Quincy Mayor Mike Troup and former 3rd Ward Alderman Dan Brink will square off in the Feb. 25, 2025 Republican primary.

QUINCY — With 250 days to go until the Feb. 25, 2025, Illinois consolidated primary, the two Republicans who have announced their intentions to run for Quincy mayor have some money in the bank to run their campaigns.

But probably not enough yet.

According to documentation filed with the Illinois State Board of Elections, Mayor Mike Troup has $38,306 in his campaign account as of the end of the first quarter filing period of April 15. The next mandatory financial reports are due on July 15.

Troup has raised no money for his campaign since he defeated Democrat Nora Baldner on April 4, 2021. He announced his intention to run for re-election in March.

Troup spent about $70,000 during his first election bid in defeating former 3rd Ward Alderman Paul Havermale in the 2021 Republican Primary before winning the general election.

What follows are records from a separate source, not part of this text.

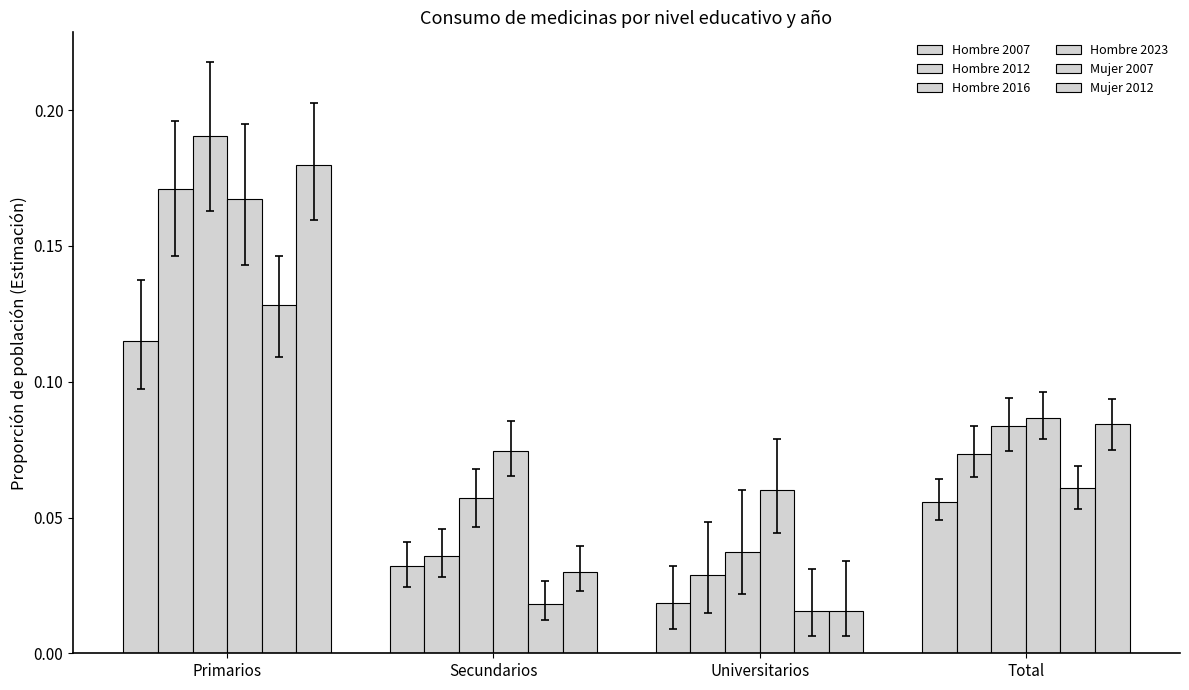

Count the number of data series in this chart.

6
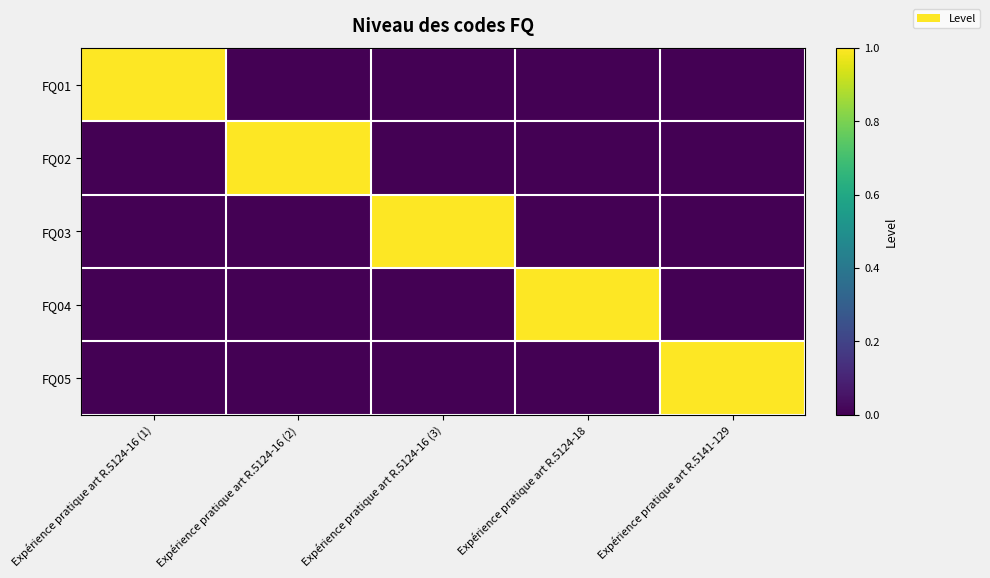

Reading right to left, what are all the values shown in this chart?

FQ01: Expérience pratique art R.5141-129=0	Expérience pratique art R.5124-18=0	Expérience pratique art R.5124-16 (3)=0	Expérience pratique art R.5124-16 (2)=0	Expérience pratique art R.5124-16 (1)=1
FQ02: Expérience pratique art R.5141-129=0	Expérience pratique art R.5124-18=0	Expérience pratique art R.5124-16 (3)=0	Expérience pratique art R.5124-16 (2)=1	Expérience pratique art R.5124-16 (1)=0
FQ03: Expérience pratique art R.5141-129=0	Expérience pratique art R.5124-18=0	Expérience pratique art R.5124-16 (3)=1	Expérience pratique art R.5124-16 (2)=0	Expérience pratique art R.5124-16 (1)=0
FQ04: Expérience pratique art R.5141-129=0	Expérience pratique art R.5124-18=1	Expérience pratique art R.5124-16 (3)=0	Expérience pratique art R.5124-16 (2)=0	Expérience pratique art R.5124-16 (1)=0
FQ05: Expérience pratique art R.5141-129=1	Expérience pratique art R.5124-18=0	Expérience pratique art R.5124-16 (3)=0	Expérience pratique art R.5124-16 (2)=0	Expérience pratique art R.5124-16 (1)=0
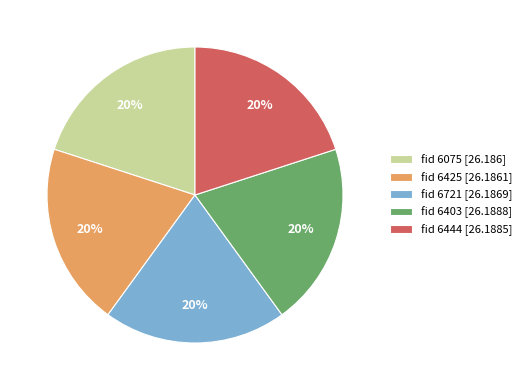

To the nearest percent, what is the average slice percentage?

20%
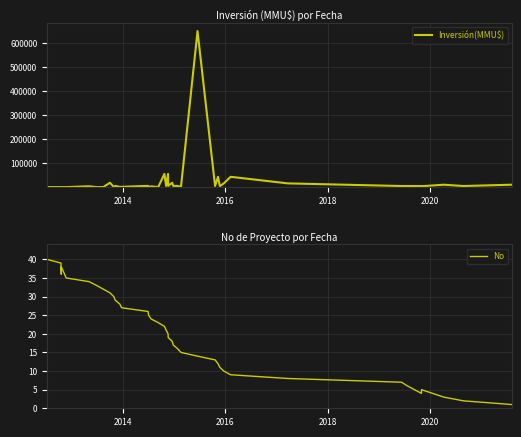

At how many categories does at least one series exceed 249812?

1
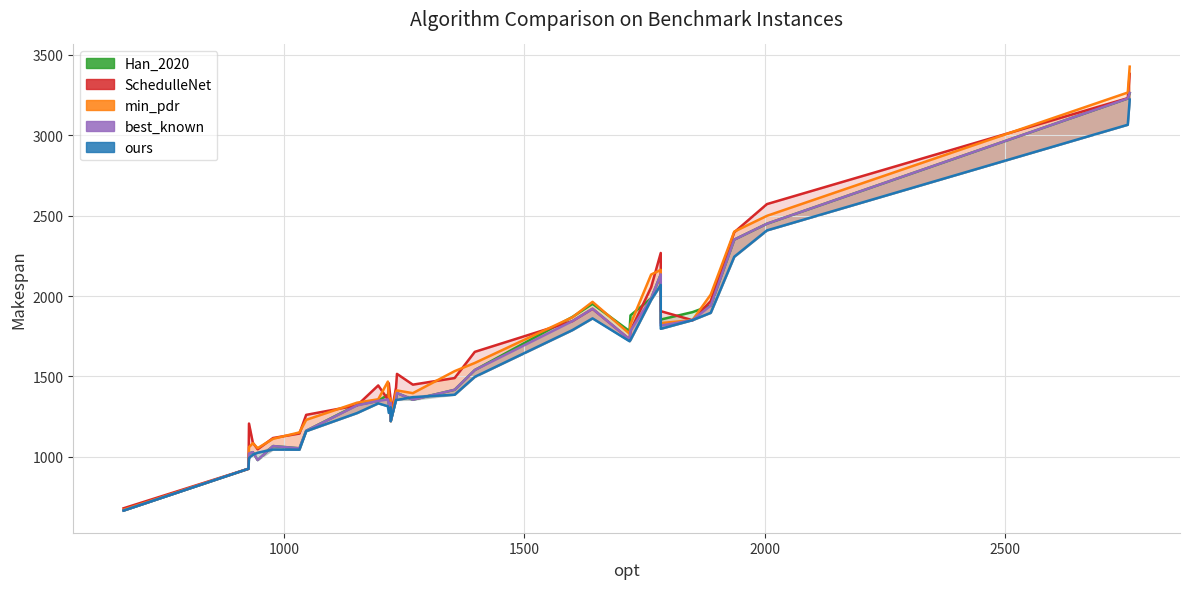

Which series has the largest range (max minus min)?

min_pdr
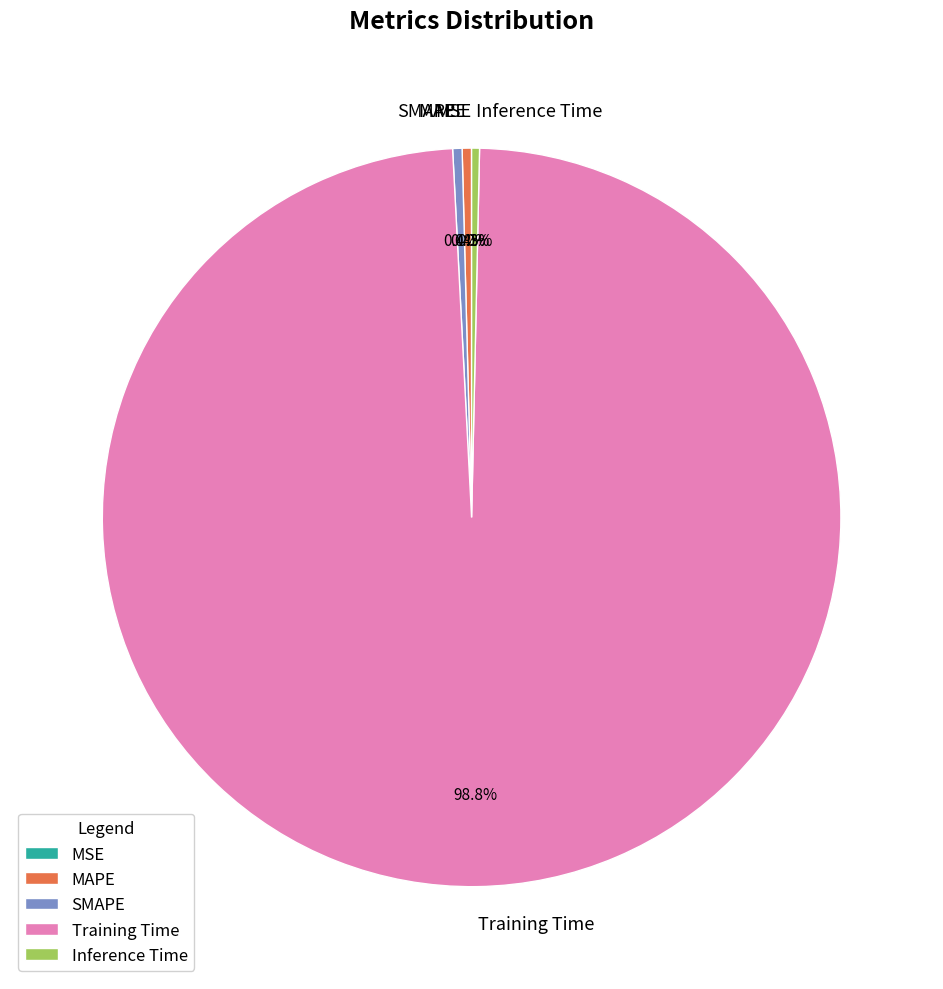

Which has a higher value, MAPE or Training Time?

Training Time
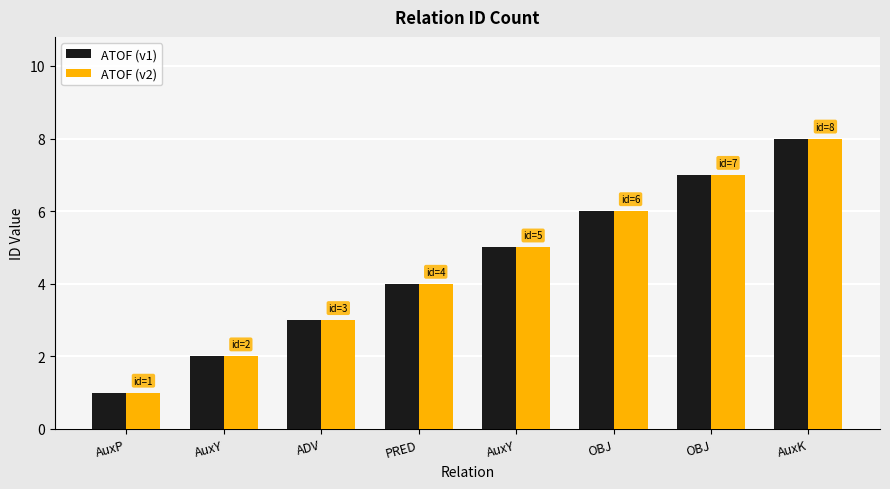

Reading left to right, list all the values displayed in this chart.

ATOF (v1): 1	2	3	4	5	6	7	8
ATOF (v2): 1	2	3	4	5	6	7	8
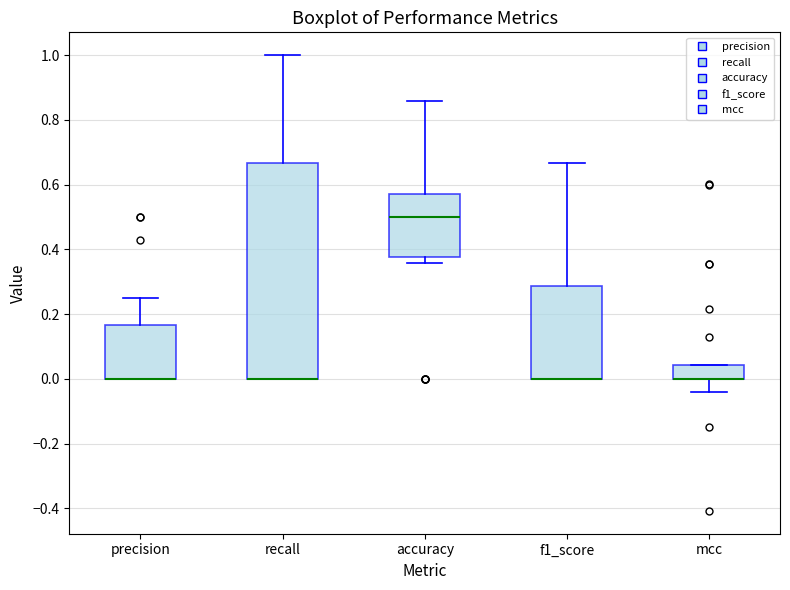

Comparing the boxes themselves (not the whiskers), which one is the tallest?

recall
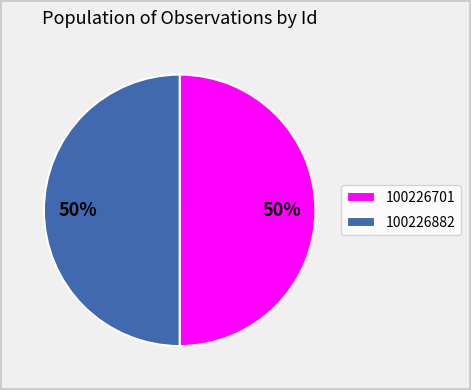

How many slices are in this pie chart?

2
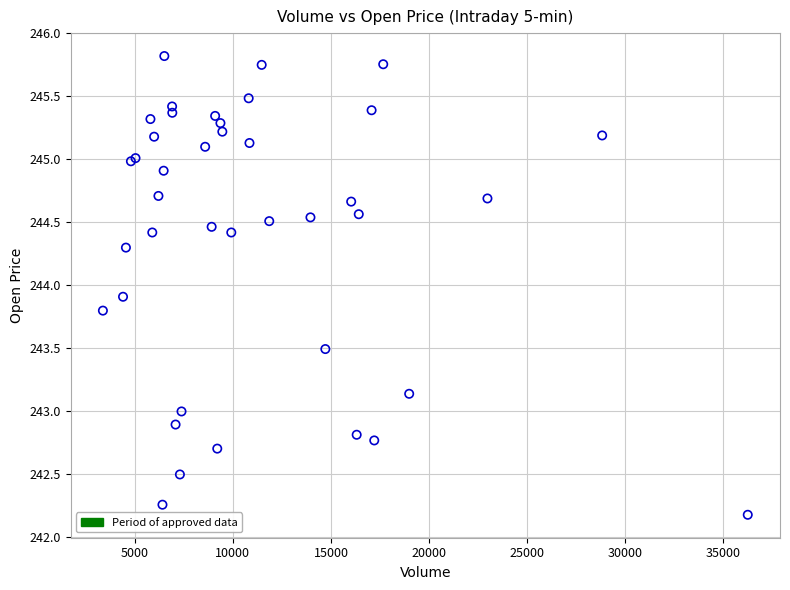

What Y value in the scatter plot is closest to 244?

243.9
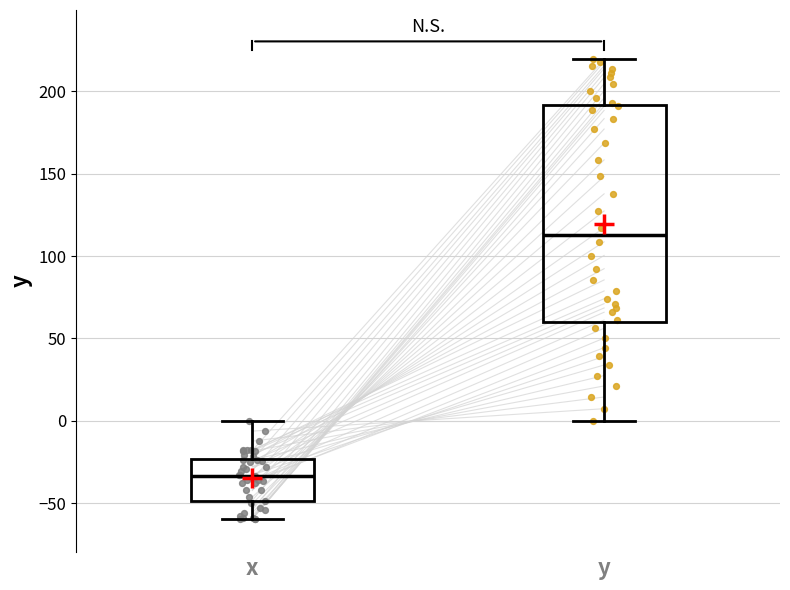

Reading left to right, transcribe this box plot: for each box, give where its median line is, the range the box spans, and where its two whiskers end, as read against the y-axis. The values are not printed on the chart, so give them approximately, as read against the axis.

x: median -35, box -50 to -25, whiskers -60 to 0
y: median 115, box 60 to 190, whiskers 0 to 220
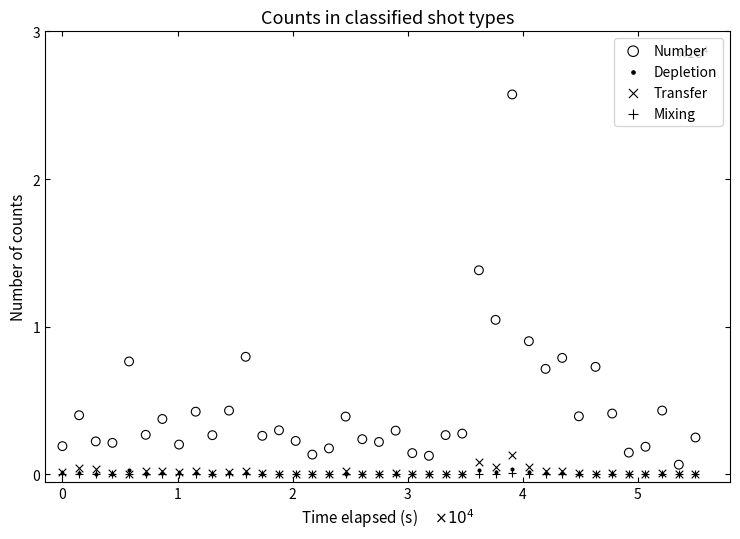

What are all the series names shown in the legend?

Number, Depletion, Transfer, Mixing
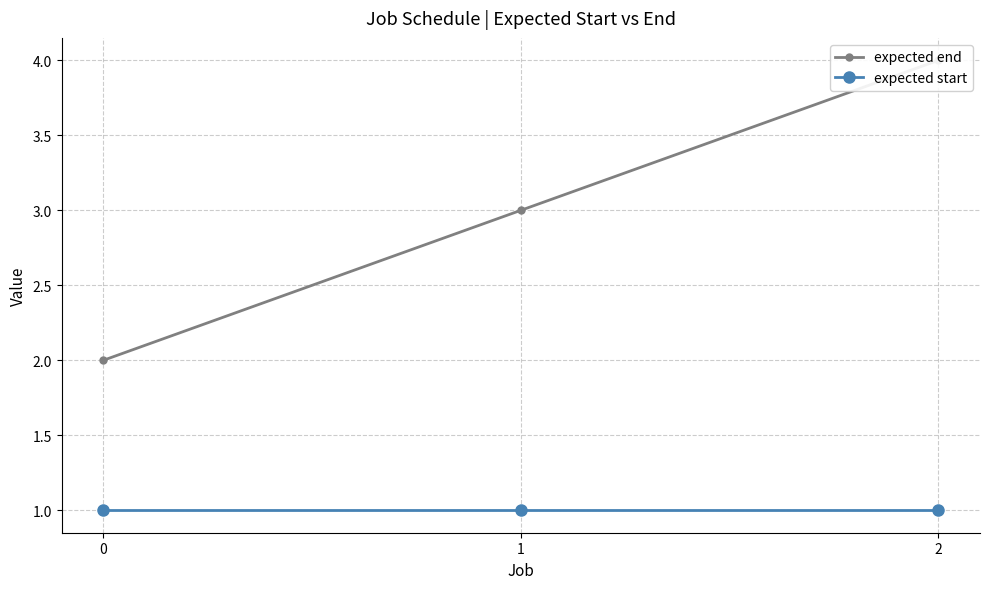

At 2, list the series in order from smallest to largest.

expected start, expected end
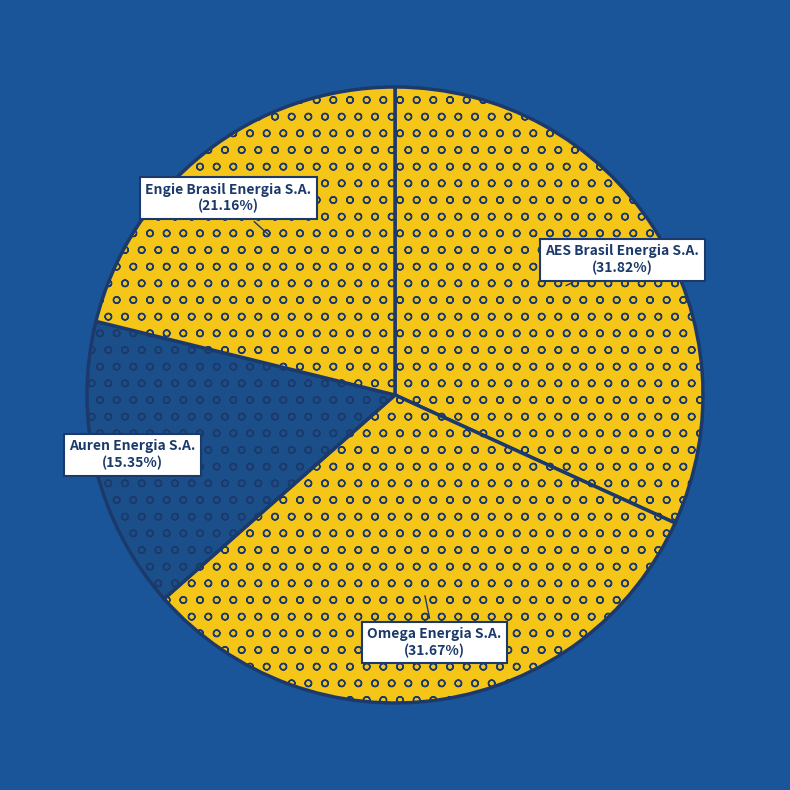

To the nearest percent, what is the difference between the largest and smallest slice percentages?

16%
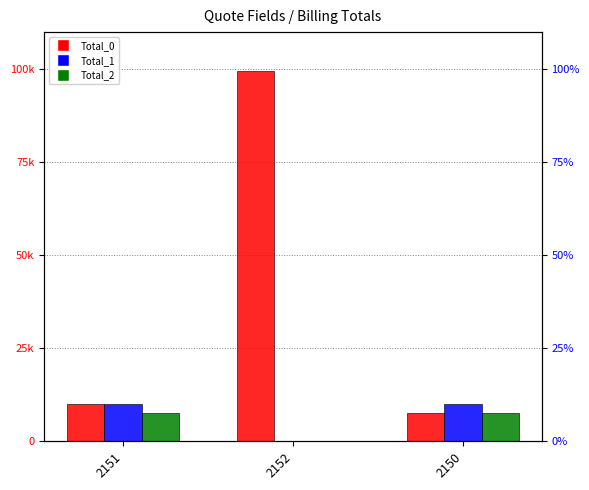

At how many categories does at least one series exceed 35203?

1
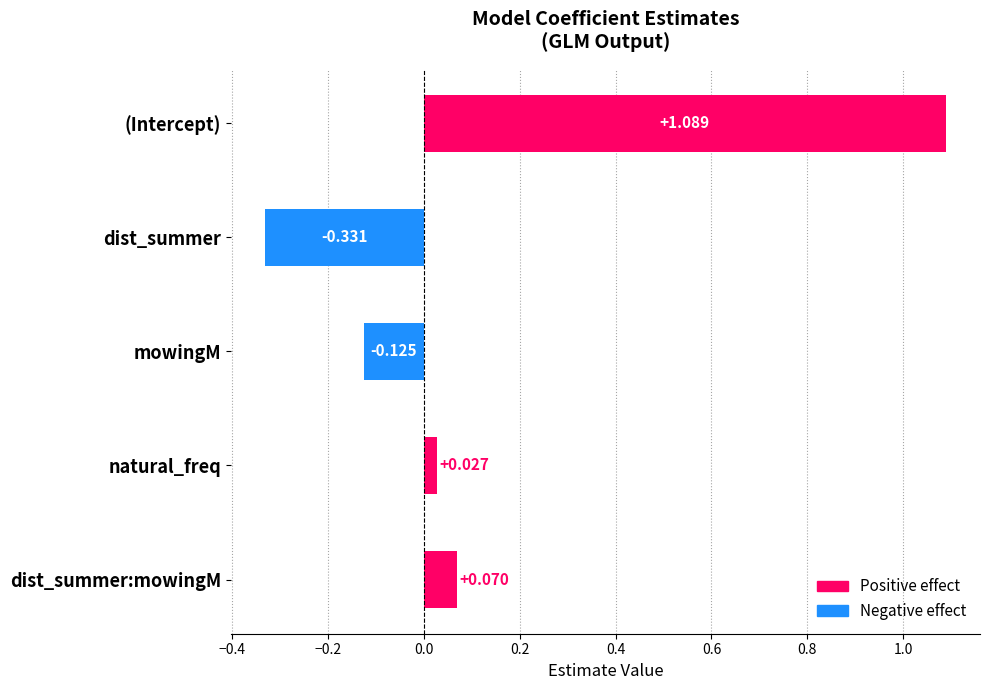

What is the difference between the second highest and minimum values?

0.4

Republican Dan Brink, a former 6th Ward alderman, was the first person to announce a mayoral run when he threw his hat in the ring in October 2023. Brink had $20,931 in his campaign coffers on April 15, according to the Board of Elections.

Most of Brink’s revenues have come from family and friends to this point. His largest contributor is $5,000 from Cullum & Brown, an air compressor company based in Lee’s Summit, Mo.

Troup’s campaign was tagged with a $3,000 penalty from the Illinois State Board of Elections earlier this year for improperly filed paperwork. Linda Beers resigned as the campaign’s treasurer on June 14. Jeff McPherson now is the campaign’s treasurer, with Ray Wilson remaining as campaign chairman.

Brink is listed as the chair of his own campaign. Drew Erwin is his campaign treasurer.

The general election is April 1, 2025. No Democrat has announced their intent to run for mayor at this time. Upon her retirement in December 2023, former City Treasurer Linda Moore, a Democrat, said she could “potentially” be a candidate, but has not publicly stated her intentions as of this time.